The command above is the full command, actually. At least that’s the command we used to issue all of the 3400 certificates.

The reason for copying the certificates away, was indeed the speed of certbot. Up to 500 certificates it was reasonably speedy, but afterwards it got slower and slower. One problem was the size of the logfile. The bigger problem however is the backup of all certificates certbot makes after each issued certificate, for re-rolling purposes.
About the scan of all previous certificates you mention, I wasn’t even aware of that.

Are there other clients I can use, that would fit our environment better?

It looks like at least the last character was accidentally dropped, which is what made me thing there might be more missing. But sounds like not.

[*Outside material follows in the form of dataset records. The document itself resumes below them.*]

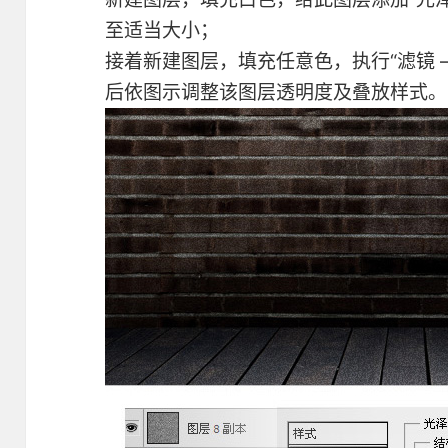
至适当大小；
接着新建图层，填充任意色，执行“滤镜 –
后依图示调整该图层透明度及叠放样式。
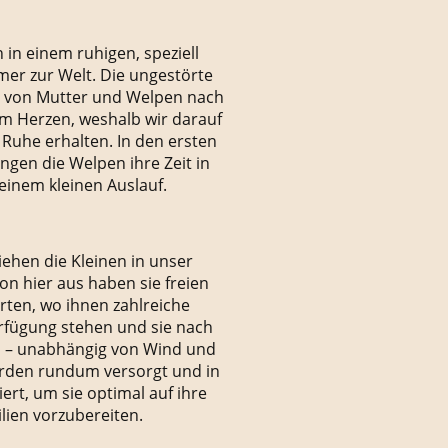
n einem ruhigen, speziell
er zur Welt. Die ungestörte
 von Mutter und Welpen nach
am Herzen, weshalb wir darauf
e Ruhe erhalten. In den ersten
ngen die Welpen ihre Zeit in
 einem kleinen Auslauf.
iehen die Kleinen in unser
n hier aus haben sie freien
ten, wo ihnen zahlreiche
erfügung stehen und sie nach
 – unabhängig von Wind und
rden rundum versorgt und in
iert, um sie optimal auf ihre
lien vorzubereiten.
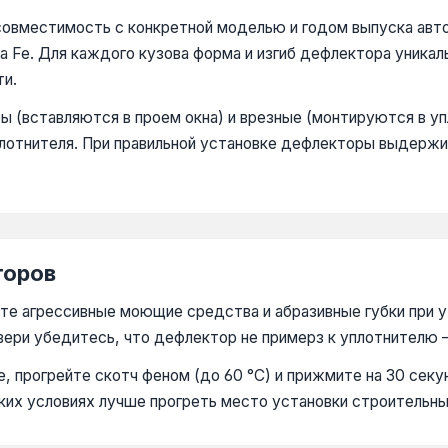
совместимость с конкретной моделью и годом выпуска авт
a Fe. Для каждого кузова форма и изгиб дефлектора уника
ти.
 (вставляются в проем окна) и врезные (монтируются в уп
лотнителя. При правильной установке дефлекторы выдержи
торов
е агрессивные моющие средства и абразивные губки при у
вери убедитесь, что дефлектор не примерз к уплотнителю
, прогрейте скотч феном (до 60 °C) и прижмите на 30 сек
ких условиях лучше прогреть место установки строительн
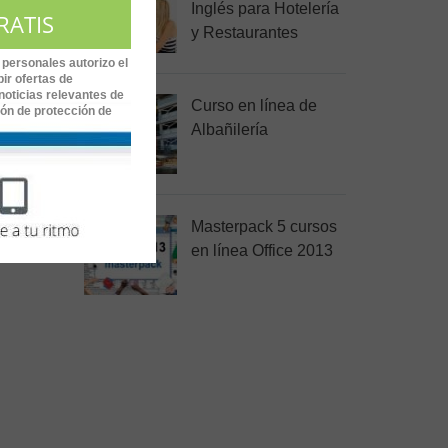
Inglés para Hotelería
y Restaurantes
 que
 personales autorizo el
ir ofertas de
noticias relevantes de
Curso en línea de
ión de protección de
Albañilería
Masterpack 5 cursos
en línea Office 2013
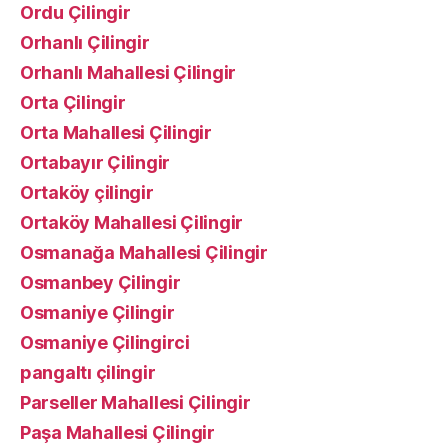
Ordu Çilingir
Orhanlı Çilingir
Orhanlı Mahallesi Çilingir
Orta Çilingir
Orta Mahallesi Çilingir
Ortabayır Çilingir
Ortaköy çilingir
Ortaköy Mahallesi Çilingir
Osmanağa Mahallesi Çilingir
Osmanbey Çilingir
Osmaniye Çilingir
Osmaniye Çilingirci
pangaltı çilingir
Parseller Mahallesi Çilingir
Paşa Mahallesi Çilingir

For other clients, check out our list: ACME Client Implementations - Let's Encrypt. I don't have strong opinions on which clients are better for hosting providers (client authors feel free to chime in!). I do suspect that you'll have the best time using a client that provides a library in your favorite programming language rather than just a command line interface. That will allow you to integrate it more closely with other systems, like onboarding new customers automatically, and reporting and retrying errors in a way that makes sense for your system. I'd definitely encourage you to read our Integration Guide.

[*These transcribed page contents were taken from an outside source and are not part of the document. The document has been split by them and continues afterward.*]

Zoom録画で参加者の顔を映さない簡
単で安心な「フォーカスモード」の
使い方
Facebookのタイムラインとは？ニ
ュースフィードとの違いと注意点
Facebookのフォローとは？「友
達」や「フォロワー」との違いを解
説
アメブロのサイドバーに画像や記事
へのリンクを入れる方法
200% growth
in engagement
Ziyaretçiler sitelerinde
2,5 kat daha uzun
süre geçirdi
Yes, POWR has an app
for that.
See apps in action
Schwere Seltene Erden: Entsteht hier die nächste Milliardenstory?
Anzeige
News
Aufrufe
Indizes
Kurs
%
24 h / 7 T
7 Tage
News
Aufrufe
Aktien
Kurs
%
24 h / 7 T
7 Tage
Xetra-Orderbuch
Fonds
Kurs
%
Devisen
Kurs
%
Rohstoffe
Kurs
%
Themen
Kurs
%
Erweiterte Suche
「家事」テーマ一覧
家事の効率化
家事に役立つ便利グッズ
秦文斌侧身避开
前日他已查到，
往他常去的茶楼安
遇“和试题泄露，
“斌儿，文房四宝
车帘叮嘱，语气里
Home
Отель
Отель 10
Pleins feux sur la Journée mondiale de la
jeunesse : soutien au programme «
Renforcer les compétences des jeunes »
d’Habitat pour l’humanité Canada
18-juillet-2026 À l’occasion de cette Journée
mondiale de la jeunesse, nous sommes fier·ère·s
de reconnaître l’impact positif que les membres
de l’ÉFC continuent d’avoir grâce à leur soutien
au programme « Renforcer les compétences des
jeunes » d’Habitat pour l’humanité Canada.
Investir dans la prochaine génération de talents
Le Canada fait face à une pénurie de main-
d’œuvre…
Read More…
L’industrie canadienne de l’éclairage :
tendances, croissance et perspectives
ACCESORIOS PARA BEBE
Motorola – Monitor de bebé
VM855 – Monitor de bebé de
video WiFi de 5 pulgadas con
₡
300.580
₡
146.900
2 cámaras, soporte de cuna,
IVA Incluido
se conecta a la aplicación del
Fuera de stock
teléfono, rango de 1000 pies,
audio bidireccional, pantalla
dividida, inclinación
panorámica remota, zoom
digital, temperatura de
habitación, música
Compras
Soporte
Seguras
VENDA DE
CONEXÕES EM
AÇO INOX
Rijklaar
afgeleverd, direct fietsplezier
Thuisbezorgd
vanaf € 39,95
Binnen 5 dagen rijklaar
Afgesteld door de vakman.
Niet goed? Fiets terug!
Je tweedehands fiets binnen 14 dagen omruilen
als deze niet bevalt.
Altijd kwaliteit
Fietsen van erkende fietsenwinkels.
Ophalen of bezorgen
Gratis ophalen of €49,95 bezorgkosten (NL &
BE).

For your immediate problem: I don't really see a reason why copying just the certificates away and then back again would result in that error. What that looks like to me is that Certbot is putting up a validation file, but either (a) Nginx is not serving it from the correct place, or (b) the domain name is pointed at the wrong server. I think (a) is generally unlikely, since you're using the Nginx plugin, which knows pretty well how to configure responses. I assume your load balancer is running Nginx, and that's also where you're running Certbot? Are there any other config changes you might have made that could result in your problem?

Thank you for your help.

To your last point. The Domain definitely points towards the server. I checked that with the host command in Ubuntu and I have access to our DNS-Tool, which tells me the same. Since it’s not just one Domain, but all new Domains I try to issue certificates for and all renewals I don’t see how it is not a bug, either in nginx or certbot.

Also, we did not change anything regarding certbot. I installed it with the following guide, and then just used it to issue the certificates. (https://www.digitalocean.com/community/tutorials/how-to-secure-nginx-with-let-s-encrypt-on-ubuntu-16-04)

If you move the certificates aside again, does issuing start working again?

That’s a little difficult, since the environment is productively used.

Funny thing however, at the moment I’m using the following command to issue certificates “certbot certonly --installer null --webroot -w /var/www/letsencrypt -d example.com -d www.example.com”. Sometimes it works, sometimes it doesn’t.
But not just for us. A colleague of mine has his own web server and he has the same problem at the moment.

Just weird.

Some it works sometimes not suggests to me you might have multiple IP addresses in rotation. Could you share one of the hostnames?

Also I believe there is a --debug-challenges flag to certbot that might be a help.

This topic was automatically closed 30 days after the last reply. New replies are no longer allowed.